Trailer Obscura
For centuries the American landscape has been a muse for photographers; documented by Timothy O’Sullivan, celebrated by Ansel Adams, and mourned by Robert Adams. If you ask any landscape photographer the greatest pull of this genre is the opportunity to be out in the landscape, walking the plains or climbing the mountains. With the modern american relation to the car many now only interact with the landscape while traveling at 80 mph, the only fixed object being the horizon.
As a recent transplant to the vast landscape of North Dakota I soon discovered that this would be my primary exposure to the empty space. I was instantly struck by the beauty found along this new horizon, a meeting of earth and sky that I had never experienced. Although the farmland remains superficially similar, stretching as far as the eye can see, to the experienced traveler there are subtle changes in light and atmosphere that bring real beauty to this assumed banality.
With the Trailer Obscura, a 5’ x 8’ enclosed trailer converted into a pinhole camera, I take advantage of the high speeds, capturing a pure recording of light and horizon as it varies depending on atmospheric changes, space, and time. The final image, imposed upon a grid of twenty-four 8”x10” sheets of silver gelatin photo paper, can vary from a gradual transition from grey to white, or a sharp shift from white to black. At times the horizon line is practically invisible. The nature of the pinhole camera as it creates an inverted image asks the viewer to question what is up and what is down, where is land and where is sky.
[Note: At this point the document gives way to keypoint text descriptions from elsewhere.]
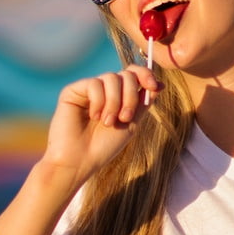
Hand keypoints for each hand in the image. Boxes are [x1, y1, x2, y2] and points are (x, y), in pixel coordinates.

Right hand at [42, 66, 159, 183]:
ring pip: (111, 78)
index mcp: (118, 96)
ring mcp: (88, 89)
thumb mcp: (132, 124)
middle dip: (131, 96)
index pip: (134, 74)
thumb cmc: (104, 147)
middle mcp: (103, 90)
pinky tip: (93, 117)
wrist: (79, 160)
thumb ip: (144, 103)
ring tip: (108, 122)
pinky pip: (94, 84)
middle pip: (126, 75)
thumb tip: (161, 84)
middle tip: (124, 118)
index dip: (146, 75)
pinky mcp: (73, 91)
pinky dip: (99, 101)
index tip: (153, 86)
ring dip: (115, 102)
The soft horizon line captured by the mobil pinhole camera quickly gave inspiration for a second series of atmospheric recordings made with a wooden shipping crate, titled Pinhole Studies. I use this tool to record the horizon line on distant, and more local shores. Like the Trailer Obscura pieces these pinhole studies remain negatives, but measure the intensity of light where water meets sky. Unlike the Trailer Obscura this box remains still, yet with the time of the exposure the moving water becomes a blur, a soft gradient that darkens where the water is broken.